Task to carry out
Please retype every entry as written, and keep the pictures out.

● ● ● ●

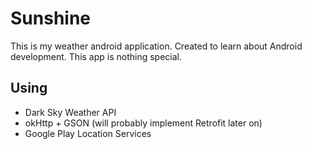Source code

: # Sunshine

This is my weather android application. Created to learn about Android development. This app is nothing special.

## Using
* Dark Sky Weather API
* okHttp + GSON (will probably implement Retrofit later on)
* Google Play Location Services
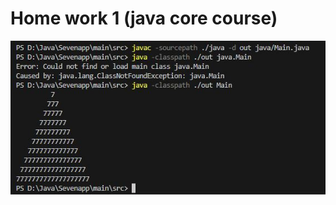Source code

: # Home work 1 (java core course)

![Image alt](https://github.com/IwanBelenko/Java-Core_lesson01/blob/main/Snimok_1.jpg)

● ● ● ●

Result of this task
Source code

: # Sunshine

This is my weather android application. Created to learn about Android development. This app is nothing special.

## Using
* Dark Sky Weather API
* okHttp + GSON (will probably implement Retrofit later on)
* Google Play Location Services
Source code

: # Home work 1 (java core course)

![Image alt](https://github.com/IwanBelenko/Java-Core_lesson01/blob/main/Snimok_1.jpg)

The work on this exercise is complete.